The article seems to imply that being more social implies greater intelligence. I agree there is "social intelligence"... but let's be honest here. The smartest people I know tend to be rather asocial or even anti-social. And some of the MOST social people I know are, well, kinda stupid :-) Think nerd vs party girl.

I guess they've never had a pet cat (3, Interesting)

0123456 (636235) | more than 3 years ago | (#34319226)

So doing what you're told is now proof of intelligence? Does not compute.

As for anecdotal evidence, one of my parents' three cats used to trick the neighbour's dog into an ambush where the other two would pounce and beat the crap out of it. Somehow I think that's a better example of intelligence than fetching a stick after a human throws it away.

But... (1)

Quiet_Desperation (858215) | more than 3 years ago | (#34319276)

But the cats write all those funny captions over at the cheezburger thing! They can't be all *that* dumb. Stop picking on the funny kitties!!!

I'd say rats are smarter than cats. (3, Interesting)

Biotech9 (704202) | more than 3 years ago | (#34319312)

I worked with rats for a while in my research, and I thought it was very striking how smart a relaxed rat is. What's immediately apparent is how varied their personalities are, and how aware they are of their environment. They take an intense interest in the people around them, and unlike cats aren't easily distracted from they are engaged in. Cats seem to have their bodies hard-wired into the part of their optic system that deals with motion. No matter what a cat is doing all you have to do is make a sudden darting motion to override everything and have them staring, hypnotised, at the moving object. Rats react more like dogs, where they seem to ponder the event rather than react immediately to it.

Another cool thing is how rats behave in research. Decades ago, research in rats involved having a big writhing mass of savagely wild animals in a cage, which were picked out with long tongs to be manhandled around for tests. This was the same with dogs and apes, one researcher told me that they used to have an ape research centre in Sweden where it took a half dozen lab techs to hold down a screaming chimp to get weighted every few days (with obviously shitty results). They eventually realised how awful and unnecessary this was and instead trained the chimps to go stand on a scale in return for a banana (research on primates is now illegal in Sweden). It worked equally well with dogs, who were given treats after blood samples were taken, so they eventually would run to their cage doors and offer a paw out in order to give a blood sample in exchange for a treat.

When we took blood samples from the rats, they would lay quietly in our arms and stretch out their back legs, which we would shave and then prick with a needle. The lab techs had been training them for weeks to do this, by stretching out their legs, pinching them slightly and then giving them strawberry jam or chocolate spread as a reward. (Even that reward aspect was interesting, the rats had their own unique preferences between strawberry and chocolate).

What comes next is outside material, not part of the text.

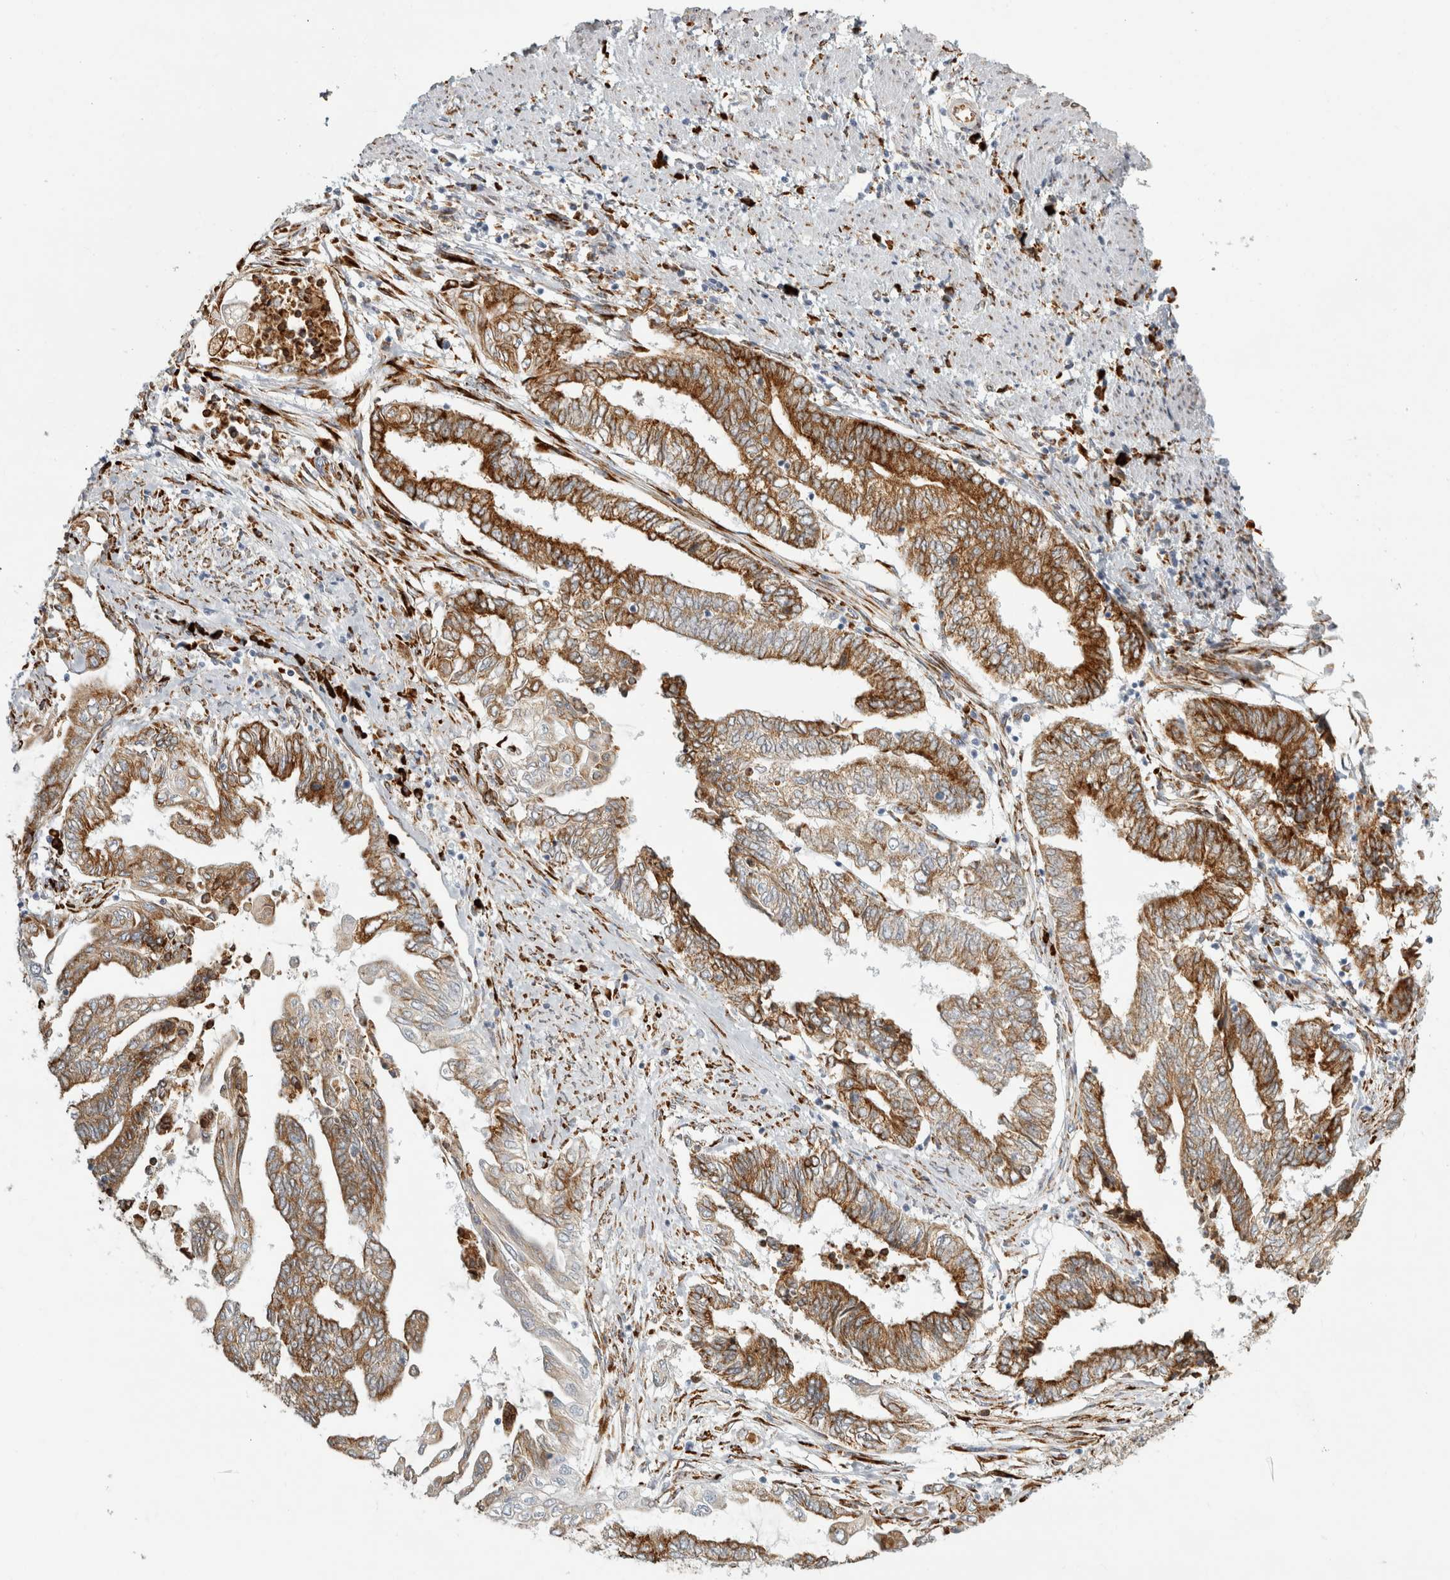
{"staining": {"intensity": "strong", "quantity": ">75%", "location": "cytoplasmic/membranous"}, "tissue": "endometrial cancer", "cell_type": "Tumor cells", "image_type": "cancer", "snomed": [{"axis": "morphology", "description": "Adenocarcinoma, NOS"}, {"axis": "topography", "description": "Uterus"}, {"axis": "topography", "description": "Endometrium"}], "caption": "Human adenocarcinoma (endometrial) stained with a brown dye reveals strong cytoplasmic/membranous positive staining in approximately >75% of tumor cells.", "gene": "OSTN", "patient": {"sex": "female", "age": 70}}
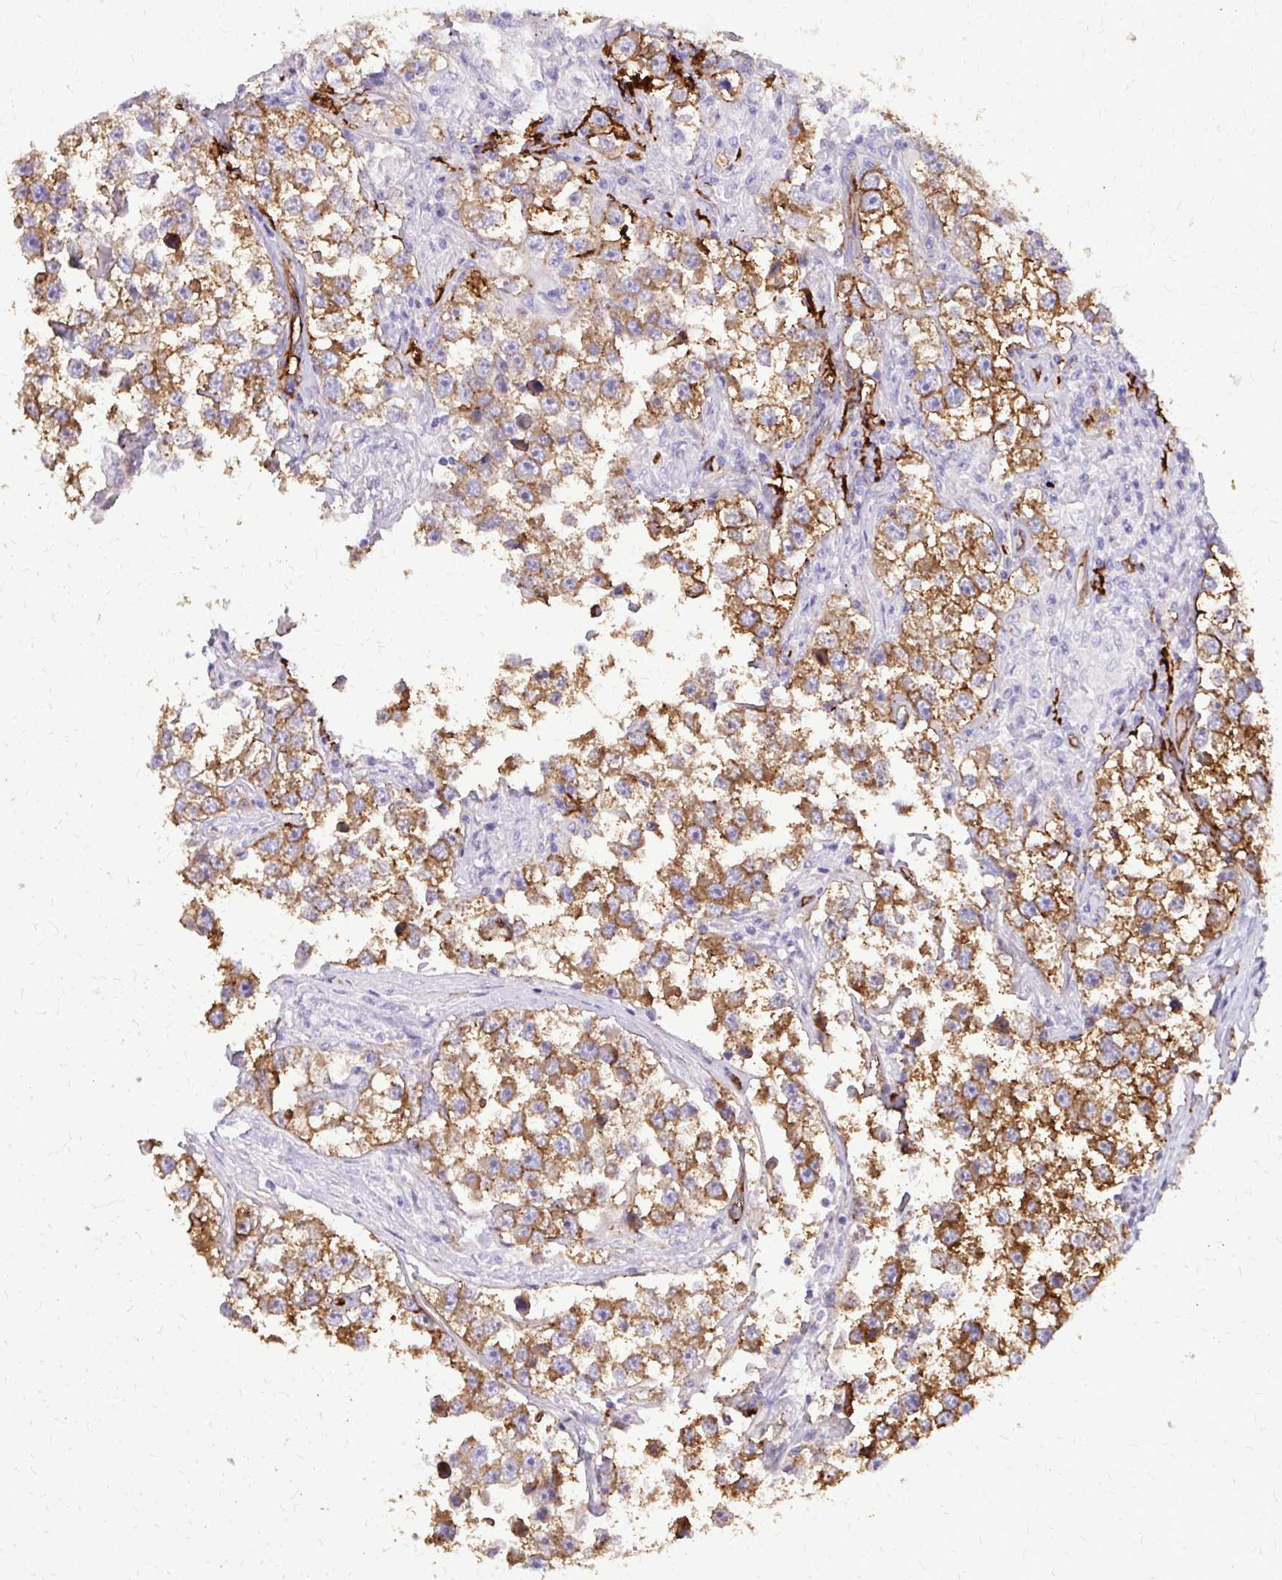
{"staining": {"intensity": "moderate", "quantity": ">75%", "location": "cytoplasmic/membranous"}, "tissue": "testis cancer", "cell_type": "Tumor cells", "image_type": "cancer", "snomed": [{"axis": "morphology", "description": "Seminoma, NOS"}, {"axis": "topography", "description": "Testis"}], "caption": "Immunohistochemical staining of testis seminoma demonstrates medium levels of moderate cytoplasmic/membranous positivity in about >75% of tumor cells.", "gene": "MARCKSL1", "patient": {"sex": "male", "age": 46}}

Corrollary: Cat people are annoying (0, Flamebait)

GodfatherofSoul (174979) | more than 3 years ago | (#34319318)

No, "Snowflake" isn't a "little stinker." He's an asshole. Get a dog and stop pretending your cat is as cool as one.

there are different kinds of intelligence (0)

Anonymous Coward | more than 3 years ago | (#34319342)

Having lived with both creatures:

* A dog is more likely to understand what you want it to do. You can communicate with it in a more people-like manner.

* A cat is more likely to figure things out that benefit it. It won't be the dog learning to turn on the kitchen faucet when it gets thirsty, or to open non-round door knobs, it'll be the cat.